Editorial Note: In the 1990 epidemic in Peru, although mosquito pools containing species other than Ae. aegypti yielded dengue virus, it is not possible to determine whether other species were actually involved in dengue transmission. Two possibilities exist: 1) one or two mosquitoes of the three other species had taken blood meals from viremic persons but were not involved directly in dengue transmission, or 2) body parts of infected Ae. aegypti mosquitoes were inadvertently mixed with the other three species during processing.

Ae. aegypti, the epidemic vector of dengue, was declared eradicated from Peru in 1958 (1). In October 1984, reinfestations were detected in Iquitos by MOH officials. In 1985, MOH officials reported a house index (i.e., the percentage of houses inspected that had larval Ae. aegypti) of 10%; by 1988, the index had increased to 26%. Serum specimens collected from a random sample of 1015 persons in coastal, mountain, and jungle areas of Peru during 1985-1987 were analyzed by the Evandro Chagas Institute in Belem, Brazil, for HI antibodies to DEN-1, DEN-2, DEN-3, and DEN-4 antigens. Of the 1015 persons tested, DEN-4 antibody was detected in two (0.2%); in both cases, antibody titers were low, and all samples were negative to the other three dengue serotypes (NAMRID, unpublished data).

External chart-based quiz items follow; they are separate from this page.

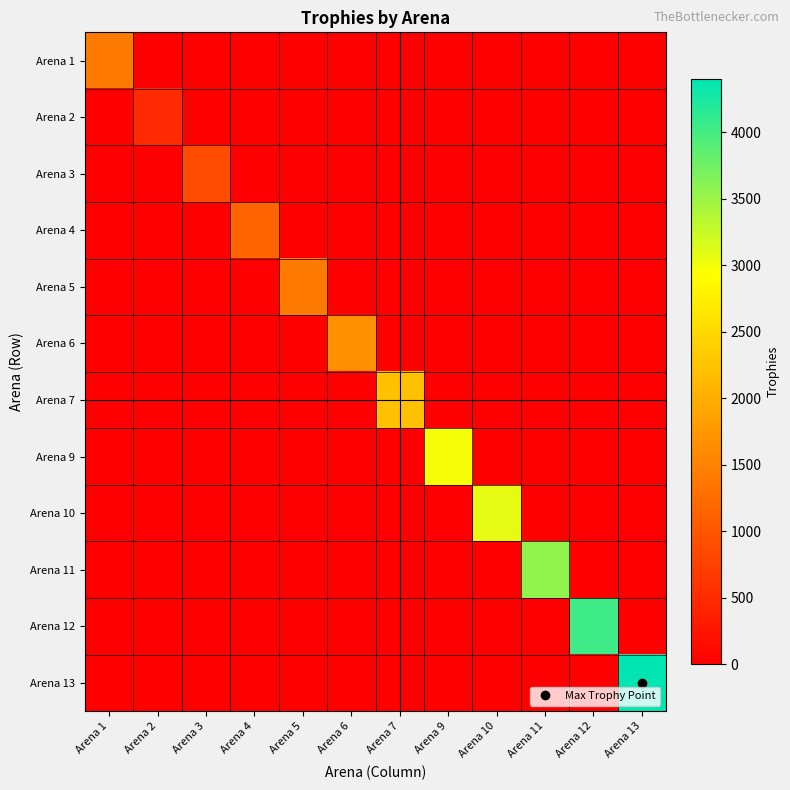

Reading right to left, what are all the values shown in this chart?

Arena 1: Arena 13=0	Arena 12=0	Arena 11=0	Arena 10=0	Arena 9=0	Arena 7=0	Arena 6=0	Arena 5=0	Arena 4=0	Arena 3=0	Arena 2=0	Arena 1=1419
Arena 2: Arena 13=0	Arena 12=0	Arena 11=0	Arena 10=0	Arena 9=0	Arena 7=0	Arena 6=0	Arena 5=0	Arena 4=0	Arena 3=0	Arena 2=497	Arena 1=0
Arena 3: Arena 13=0	Arena 12=0	Arena 11=0	Arena 10=0	Arena 9=0	Arena 7=0	Arena 6=0	Arena 5=0	Arena 4=0	Arena 3=888	Arena 2=0	Arena 1=0
Arena 4: Arena 13=0	Arena 12=0	Arena 11=0	Arena 10=0	Arena 9=0	Arena 7=0	Arena 6=0	Arena 5=0	Arena 4=1154	Arena 3=0	Arena 2=0	Arena 1=0
Arena 5: Arena 13=0	Arena 12=0	Arena 11=0	Arena 10=0	Arena 9=0	Arena 7=0	Arena 6=0	Arena 5=1419	Arena 4=0	Arena 3=0	Arena 2=0	Arena 1=0
Arena 6: Arena 13=0	Arena 12=0	Arena 11=0	Arena 10=0	Arena 9=0	Arena 7=0	Arena 6=1680	Arena 5=0	Arena 4=0	Arena 3=0	Arena 2=0	Arena 1=0
Arena 7: Arena 13=0	Arena 12=0	Arena 11=0	Arena 10=0	Arena 9=0	Arena 7=2220	Arena 6=0	Arena 5=0	Arena 4=0	Arena 3=0	Arena 2=0	Arena 1=0
Arena 9: Arena 13=0	Arena 12=0	Arena 11=0	Arena 10=0	Arena 9=2988	Arena 7=0	Arena 6=0	Arena 5=0	Arena 4=0	Arena 3=0	Arena 2=0	Arena 1=0
Arena 10: Arena 13=0	Arena 12=0	Arena 11=0	Arena 10=3081	Arena 9=0	Arena 7=0	Arena 6=0	Arena 5=0	Arena 4=0	Arena 3=0	Arena 2=0	Arena 1=0
Arena 11: Arena 13=0	Arena 12=0	Arena 11=3561	Arena 10=0	Arena 9=0	Arena 7=0	Arena 6=0	Arena 5=0	Arena 4=0	Arena 3=0	Arena 2=0	Arena 1=0
Arena 12: Arena 13=0	Arena 12=4030	Arena 11=0	Arena 10=0	Arena 9=0	Arena 7=0	Arena 6=0	Arena 5=0	Arena 4=0	Arena 3=0	Arena 2=0	Arena 1=0
Arena 13: Arena 13=4397	Arena 12=0	Arena 11=0	Arena 10=0	Arena 9=0	Arena 7=0	Arena 6=0	Arena 5=0	Arena 4=0	Arena 3=0	Arena 2=0	Arena 1=0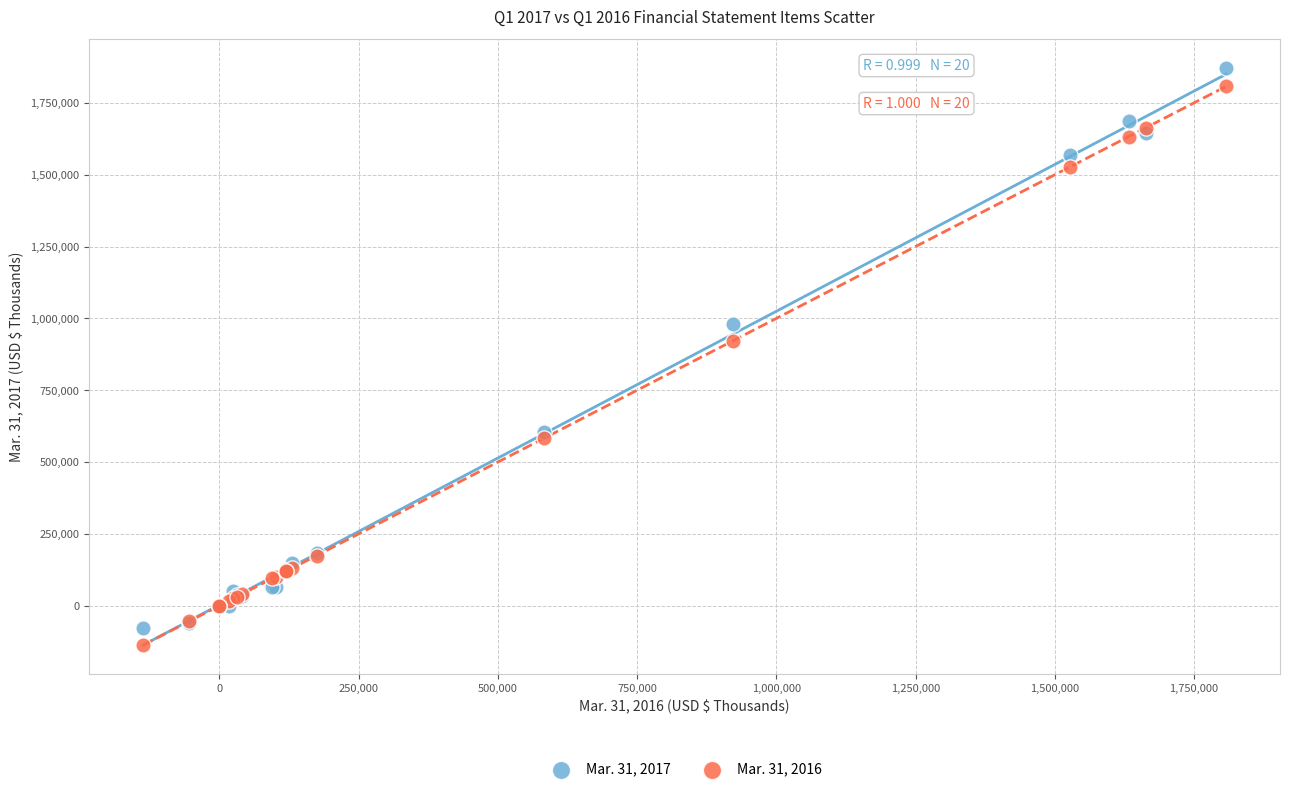

What are all the series names shown in the legend?

Mar. 31, 2017, Mar. 31, 2016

Dengue appears to be increasing in the Americas, particularly in South America (2,3). Although the outbreak in Peru began as one was concluding in Caracas, Venezuela (4), the origin of the outbreak in Peru has not been established. Iquitos is a thriving, commercially active city with daily river and air traffic from Brazil, Venezuela, and Colombia. Surveillance and control programs are needed to minimize morbidity and mortality from dengue epidemics.


  1. Ministry of Health. Guidelines for the prevention and control of dengue. Lima, Peru: Ministry of Health, General Office for Epidemiology, 1990.

  2. CDC. Dengue and dengue hemorrhagic fever in the Americas, 1986. MMWR 1988;37:129-31.

  3. CDC. Dengue epidemic--Ecuador, 1988. MMWR 1989;38:419-21.

  4. Pan American Health Organization. DHF outbreaks in Venezuela. Epidemiol Bull 1990:1117-9.